▸ **Prompt**: Scan the entries and copy each line where the word "lines" is present.

START Data shown

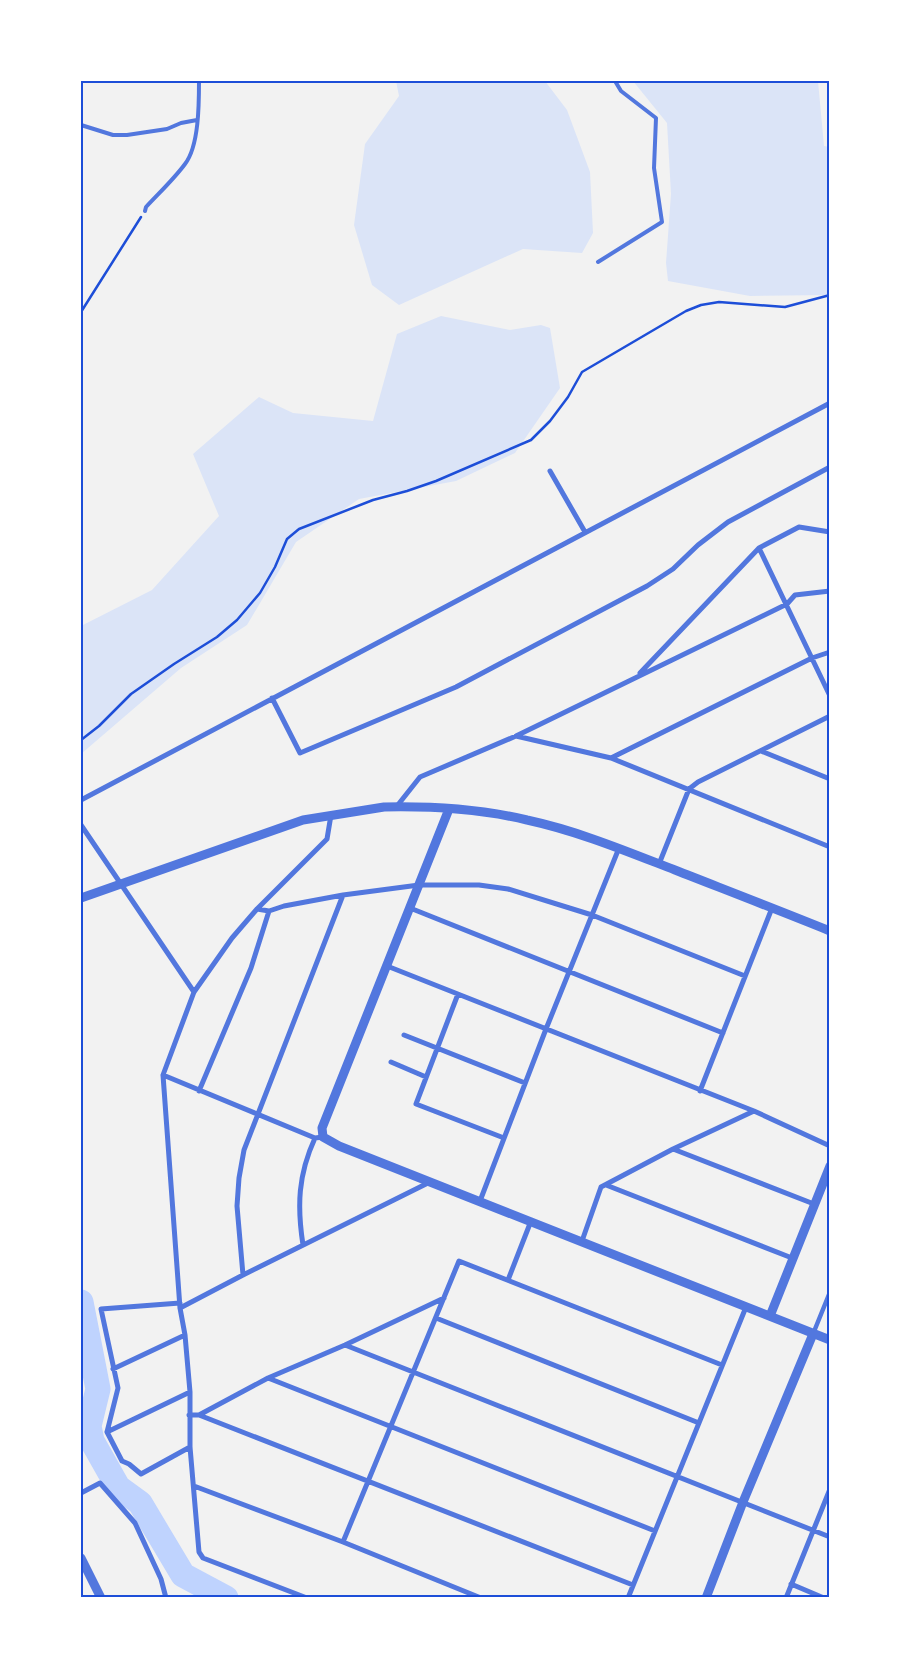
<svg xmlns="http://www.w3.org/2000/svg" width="911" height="1679" font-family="'Asap Condensed',sans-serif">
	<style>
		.green { fill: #dbe4f7 }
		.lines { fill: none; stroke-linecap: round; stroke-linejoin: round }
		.river { stroke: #bfd3fe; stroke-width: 25 }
		.path { stroke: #1d4ed8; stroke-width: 2.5 }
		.service { stroke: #5277de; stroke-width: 4 }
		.pedestrian { stroke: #5277de; stroke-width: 4.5 }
		.minor { stroke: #5277de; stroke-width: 5 }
		.tertiary { stroke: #5277de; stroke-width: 9 }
		.neatline { fill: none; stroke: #1d4ed8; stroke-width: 2 }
	</style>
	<rect width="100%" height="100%" fill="#f2f2f2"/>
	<path class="green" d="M396,81H545L567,110L590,172L593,233L582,253L523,249L399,305L372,285L354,225L365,144L399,96Z
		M633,81H818L824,146L830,147V295L750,296L668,281L666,263L671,194L667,123Z
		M441,316L510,330L541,325L550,328L560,388L515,453L456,481L359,499L296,542L247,625L181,668L81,754V626L152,590L219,516L193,454L259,397L293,413L373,421L397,334Z"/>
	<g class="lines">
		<path class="river" d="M81,1302L98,1389L89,1426L92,1441L118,1487L140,1503L183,1575L226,1598"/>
		<path class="path" d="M81,312L141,217
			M81,740L99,726L131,694L174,664L217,637L237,620L260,593L275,567L287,539L299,529L373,500L407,491L436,481L531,440L550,421L568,397L582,372L686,311L701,305L719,302L785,307L830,295"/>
		<path class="service" d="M81,125L113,135H127L167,129L181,123L197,120
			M145,211L146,207C159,193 174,179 185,164C199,146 199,104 199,81
			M598,262L662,222L654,168L656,118L621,91L615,81"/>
		<path class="pedestrian" d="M813,1334L830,1292"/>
		<path class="minor" d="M550,471L585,532
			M759,548L830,696
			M640,673L759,548L799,527L830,532
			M272,698L300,753L456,687L647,586L673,569L698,545L728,522L830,467
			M516,736L611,758L830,847
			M761,751L830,779
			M611,758L812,658L830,652
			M81,800L830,403
			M397,806L420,777L516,736L787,604L795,595L830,591
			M81,825L194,992
			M659,864L689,789L698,782L830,716
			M410,908L723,1033
			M257,909L269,911L284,906L343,895L419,885H479L508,889L592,915L745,976
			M387,966L754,1111L830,1146
			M458,994L416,1104L504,1138
			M404,1035L525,1083
			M391,1062L426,1077
			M163,1075L315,1138L323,1137
			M199,1091L251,968L269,911
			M700,1091L772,908
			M673,1149L814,1204
			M606,1185L792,1258
			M480,1201L546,1029L619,848
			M582,1241L601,1187L673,1149L754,1111
			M303,1245C297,1206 298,1175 315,1138
			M243,1275L237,1206L239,1178L244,1150L343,895
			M508,1280L531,1221
			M180,1303L101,1309L118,1388L107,1432L122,1461L129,1464L141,1474L190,1447
			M180,1308L243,1275L430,1182
			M436,1318L699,1423
			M345,1345L830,1537
			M113,1369L185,1335
			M268,1378L655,1531
			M189,1415H199L268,1378L345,1345L444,1298
			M199,1415L633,1585
			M107,1432L190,1392
			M194,1486L343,1542L481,1598
			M81,1493L100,1483L135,1523L161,1579L166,1598
			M343,1542L459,1261L722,1365
			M791,1584L824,1598
			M307,1598L203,1558L199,1552L190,1447V1392L185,1335L180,1308L163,1075L194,992L232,938L257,909L327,839L331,815
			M628,1598L746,1307
			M786,1598L830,1489"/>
		<path class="tertiary" d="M449,809L322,1128L323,1137L339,1146L830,1340
			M81,898L303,820L384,807C431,806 481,809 527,820C578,831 626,851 675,870C726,890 778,910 830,931
			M770,1316L830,1166
			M81,1558L101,1598
			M706,1598L743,1502L813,1334"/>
	</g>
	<rect width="911" height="1679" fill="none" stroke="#ffffff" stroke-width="165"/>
	<rect x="82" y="82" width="746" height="1514" class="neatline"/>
</svg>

END Data shown

▸ **Exercise answer**:
		.lines { fill: none; stroke-linecap: round; stroke-linejoin: round }
	<g class="lines">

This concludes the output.